Why did I quit a well-paid, full-time engineering tech job at a MAG-7 company in Silicon Valley to become a part-time trader/investor? Very few retail traders are consistently profitable. And many end up blowing up their accounts. So what’s the big appeal to this risky, unpredictable, and lonely endeavor?
Whether I was right or delusional, here are my beliefs.
1. There are plenty of fish every day to be taken
I see the market as a vast ocean in front of a beach I was washed up on, with plenty of fish swirling around. Every day, the market provides heaps of money to be taken, again and again.
Not many people notice any fish at all. Or maybe many of them don’t believe they could catch them.
Belief is critical, of course. Until one believes something is actually possible, it is mostly unfeasible. And then, there needs to be the willingness, real, unshakable, and deep to the core, to do it.
Ed Seykota, a famous trader, once wrote:
Win or lose, everybody gets what they want from the market. Some people win by losing. Some people win by winning.
Just like in a casino, many people are having fun losing money. What they really want is to have a thrill, an adrenaline rush, while a dice is rolling. So they win even when they lose.
I want a steady flow of income from the market into my accounts. With the unbounded flexibility to operate from anywhere. And the time to pursue other ventures. All of that.

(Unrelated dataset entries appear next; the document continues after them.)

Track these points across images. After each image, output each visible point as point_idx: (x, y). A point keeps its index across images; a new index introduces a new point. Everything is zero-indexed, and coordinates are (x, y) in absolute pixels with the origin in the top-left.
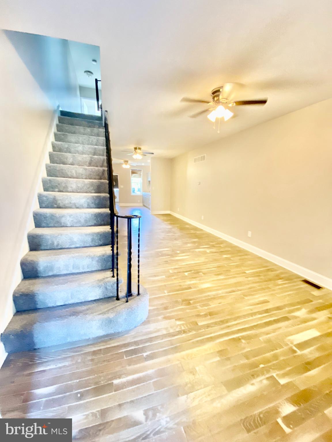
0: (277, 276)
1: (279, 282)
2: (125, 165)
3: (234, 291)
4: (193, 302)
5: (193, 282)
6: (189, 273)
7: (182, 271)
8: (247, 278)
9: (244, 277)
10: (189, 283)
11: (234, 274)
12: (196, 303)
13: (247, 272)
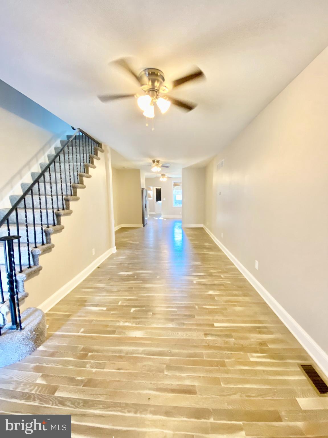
0: (261, 344)
2: (162, 178)
3: (160, 354)
4: (91, 356)
5: (127, 324)
6: (136, 310)
7: (133, 304)
8: (206, 335)
9: (203, 333)
10: (121, 324)
11: (193, 324)
12: (92, 357)
13: (216, 325)
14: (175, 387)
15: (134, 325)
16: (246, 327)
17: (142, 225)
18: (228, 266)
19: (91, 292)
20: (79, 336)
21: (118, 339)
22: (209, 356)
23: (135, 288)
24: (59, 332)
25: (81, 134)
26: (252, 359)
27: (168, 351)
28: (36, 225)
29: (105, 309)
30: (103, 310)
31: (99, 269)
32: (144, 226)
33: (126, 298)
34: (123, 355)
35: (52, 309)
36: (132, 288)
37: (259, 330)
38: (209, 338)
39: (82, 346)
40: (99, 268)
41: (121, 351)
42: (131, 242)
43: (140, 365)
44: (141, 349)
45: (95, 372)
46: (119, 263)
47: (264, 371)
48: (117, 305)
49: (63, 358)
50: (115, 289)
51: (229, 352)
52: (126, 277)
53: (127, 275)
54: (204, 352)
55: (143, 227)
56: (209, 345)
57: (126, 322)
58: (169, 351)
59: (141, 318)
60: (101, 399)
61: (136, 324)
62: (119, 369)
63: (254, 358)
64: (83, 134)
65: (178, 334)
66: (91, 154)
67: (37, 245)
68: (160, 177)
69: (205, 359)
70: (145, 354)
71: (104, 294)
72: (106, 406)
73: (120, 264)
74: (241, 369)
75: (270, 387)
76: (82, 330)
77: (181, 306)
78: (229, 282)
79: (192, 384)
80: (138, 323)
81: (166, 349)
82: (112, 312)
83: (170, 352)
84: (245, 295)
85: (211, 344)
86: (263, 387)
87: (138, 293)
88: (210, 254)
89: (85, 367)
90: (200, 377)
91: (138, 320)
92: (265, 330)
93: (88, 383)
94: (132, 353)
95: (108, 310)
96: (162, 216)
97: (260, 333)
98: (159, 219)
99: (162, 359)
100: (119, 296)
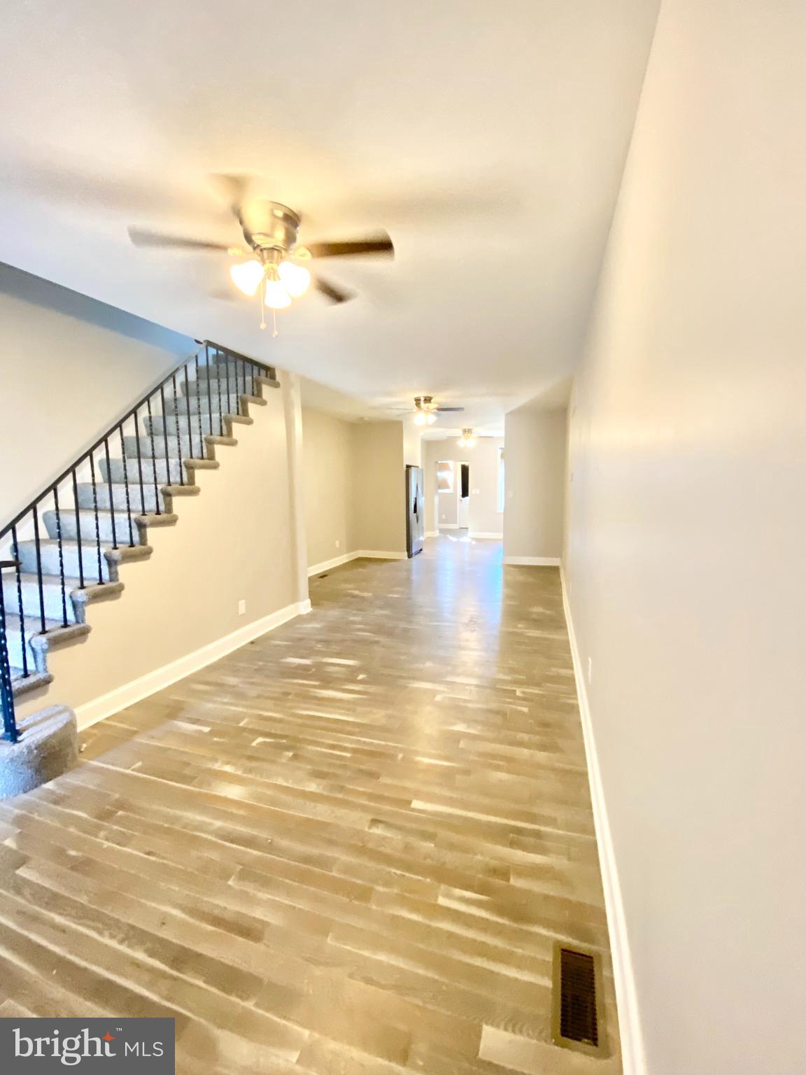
0: (494, 872)
1: (448, 896)
2: (464, 440)
3: (249, 842)
4: (121, 817)
5: (228, 769)
6: (265, 742)
7: (267, 730)
8: (375, 822)
9: (370, 817)
10: (217, 766)
11: (364, 794)
12: (119, 822)
13: (416, 804)
14: (226, 916)
15: (239, 773)
16: (489, 824)
17: (406, 553)
18: (554, 669)
19: (205, 692)
20: (127, 776)
21: (191, 794)
22: (348, 869)
23: (297, 695)
24: (98, 761)
25: (212, 351)
26: (442, 901)
27: (268, 839)
28: (82, 542)
29: (207, 729)
30: (201, 732)
31: (253, 645)
32: (410, 556)
33: (261, 713)
34: (177, 827)
35: (114, 716)
36: (288, 694)
37: (513, 837)
38: (378, 831)
39: (117, 796)
40: (252, 643)
41: (176, 819)
42: (356, 592)
43: (194, 853)
44: (218, 824)
45: (106, 848)
46: (298, 636)
47: (451, 935)
48: (235, 725)
49: (72, 809)
50: (253, 692)
51: (399, 872)
52: (293, 668)
53: (299, 664)
54: (345, 858)
55: (407, 558)
56: (364, 846)
57: (228, 763)
58: (269, 841)
59: (264, 760)
60: (83, 899)
61: (245, 772)
62: (149, 853)
63: (451, 899)
64: (220, 352)
65: (315, 807)
66: (245, 392)
67: (85, 583)
68: (460, 437)
69: (334, 874)
70: (217, 836)
71: (225, 700)
72: (83, 914)
73: (300, 639)
74: (398, 917)
75: (436, 977)
76: (139, 764)
77: (366, 748)
78: (526, 710)
79: (266, 919)
80: (250, 771)
81: (263, 835)
82: (215, 739)
83: (270, 843)
84: (543, 747)
85: (371, 845)
86: (421, 972)
87: (291, 708)
88: (529, 634)
89: (96, 836)
90: (294, 908)
91: (254, 764)
92: (532, 840)
93: (81, 866)
94: (196, 828)
95: (211, 733)
96: (471, 534)
97: (513, 844)
98: (461, 540)
99: (244, 853)
100: (252, 707)
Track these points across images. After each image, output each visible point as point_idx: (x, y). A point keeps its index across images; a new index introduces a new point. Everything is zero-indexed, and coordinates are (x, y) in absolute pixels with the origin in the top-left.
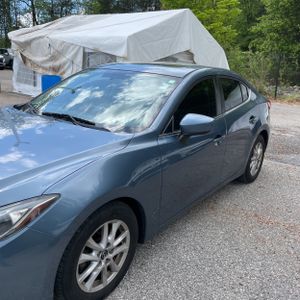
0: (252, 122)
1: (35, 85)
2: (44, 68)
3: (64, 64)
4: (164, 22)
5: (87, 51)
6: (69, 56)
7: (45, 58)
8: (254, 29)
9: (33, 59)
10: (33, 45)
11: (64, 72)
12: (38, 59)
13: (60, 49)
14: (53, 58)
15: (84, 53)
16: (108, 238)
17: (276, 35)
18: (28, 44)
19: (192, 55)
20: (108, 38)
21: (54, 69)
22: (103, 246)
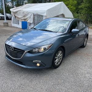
0: (85, 32)
1: (18, 24)
2: (21, 19)
3: (28, 18)
4: (56, 6)
5: (34, 14)
6: (29, 16)
7: (22, 16)
8: (80, 7)
9: (18, 17)
10: (18, 12)
11: (27, 20)
12: (20, 17)
13: (26, 14)
14: (24, 16)
15: (34, 15)
16: (59, 54)
17: (87, 9)
18: (16, 12)
19: (64, 15)
20: (40, 11)
21: (24, 19)
22: (58, 56)
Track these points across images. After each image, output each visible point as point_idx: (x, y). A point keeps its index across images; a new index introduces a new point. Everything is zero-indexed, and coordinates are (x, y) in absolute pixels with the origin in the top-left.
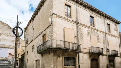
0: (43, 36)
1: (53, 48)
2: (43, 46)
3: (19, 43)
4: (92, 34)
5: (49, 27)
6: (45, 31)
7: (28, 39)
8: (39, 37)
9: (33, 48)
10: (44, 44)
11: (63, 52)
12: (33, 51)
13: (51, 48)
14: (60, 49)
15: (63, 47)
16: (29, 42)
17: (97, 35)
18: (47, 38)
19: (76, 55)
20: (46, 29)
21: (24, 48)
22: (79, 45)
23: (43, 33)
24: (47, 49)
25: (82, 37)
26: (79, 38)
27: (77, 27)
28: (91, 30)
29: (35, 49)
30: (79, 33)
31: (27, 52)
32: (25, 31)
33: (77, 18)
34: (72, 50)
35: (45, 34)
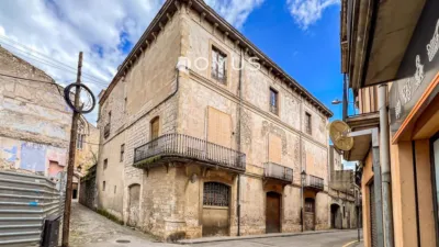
0: (152, 122)
2: (150, 147)
3: (82, 133)
4: (272, 132)
5: (169, 100)
6: (157, 109)
7: (108, 125)
8: (141, 122)
9: (122, 152)
10: (153, 142)
11: (202, 168)
12: (121, 161)
14: (195, 160)
15: (203, 156)
16: (112, 134)
17: (282, 135)
18: (163, 127)
19: (233, 179)
20: (161, 104)
21: (95, 149)
22: (240, 156)
23: (152, 113)
25: (250, 138)
26: (242, 137)
27: (239, 110)
28: (269, 122)
29: (129, 155)
30: (242, 127)
31: (106, 161)
32: (101, 103)
33: (239, 88)
34: (223, 167)
35: (157, 118)
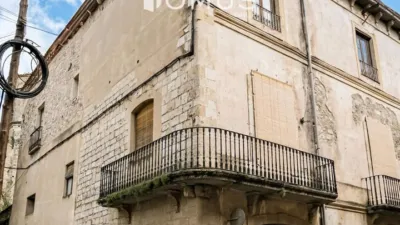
0: (136, 113)
4: (370, 114)
5: (175, 67)
6: (148, 87)
7: (38, 130)
8: (109, 116)
9: (69, 178)
12: (67, 195)
13: (195, 173)
16: (47, 144)
18: (163, 119)
19: (311, 216)
20: (156, 75)
23: (135, 95)
24: (172, 178)
25: (332, 128)
26: (319, 129)
27: (308, 76)
28: (364, 96)
29: (90, 181)
30: (316, 108)
31: (32, 199)
35: (149, 103)
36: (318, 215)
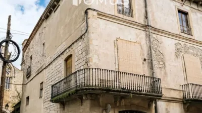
0: (66, 60)
1: (89, 89)
2: (65, 83)
3: (9, 76)
4: (186, 52)
6: (70, 49)
7: (30, 67)
8: (56, 61)
9: (41, 89)
10: (68, 78)
11: (115, 97)
12: (41, 97)
13: (86, 89)
14: (108, 90)
15: (116, 85)
16: (33, 74)
17: (199, 54)
18: (76, 64)
19: (150, 106)
20: (73, 44)
21: (19, 88)
22: (155, 81)
23: (66, 52)
24: (77, 91)
25: (163, 61)
26: (155, 63)
28: (182, 43)
29: (48, 92)
30: (153, 52)
31: (28, 98)
32: (24, 50)
33: (146, 17)
34: (137, 94)
35: (70, 56)
36: (154, 105)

The blue ocean has been providing those fish, and I will catch them.
Some days, there’ll be storms out there, and I wouldn’t venture too far from the shore. I may end up not catching anything, and fast for the day. However, I have seen opportunities coming incessantly every week, all seasons. Will I, one day, trip my boat and drown?
2. It’s an incredible game to play
The game is probably remarkably hard and challenging to win, as the vast majority of people fail to beat the index returns.
You even have a whole industry discouraging anyone from playing this game. “You can’t really catch fish in the long run. The Market is Efficient,” they postulate. “Just sit back, be a passive investor, relax and enjoy the sashimi platter that will come your way, eventually”.
I like to play. I like finding challenging puzzles, big and small, and the fact that if I solve them, I get a reward. If I fail, I lose money. It wouldn’t be an interesting game if I couldn’t lose.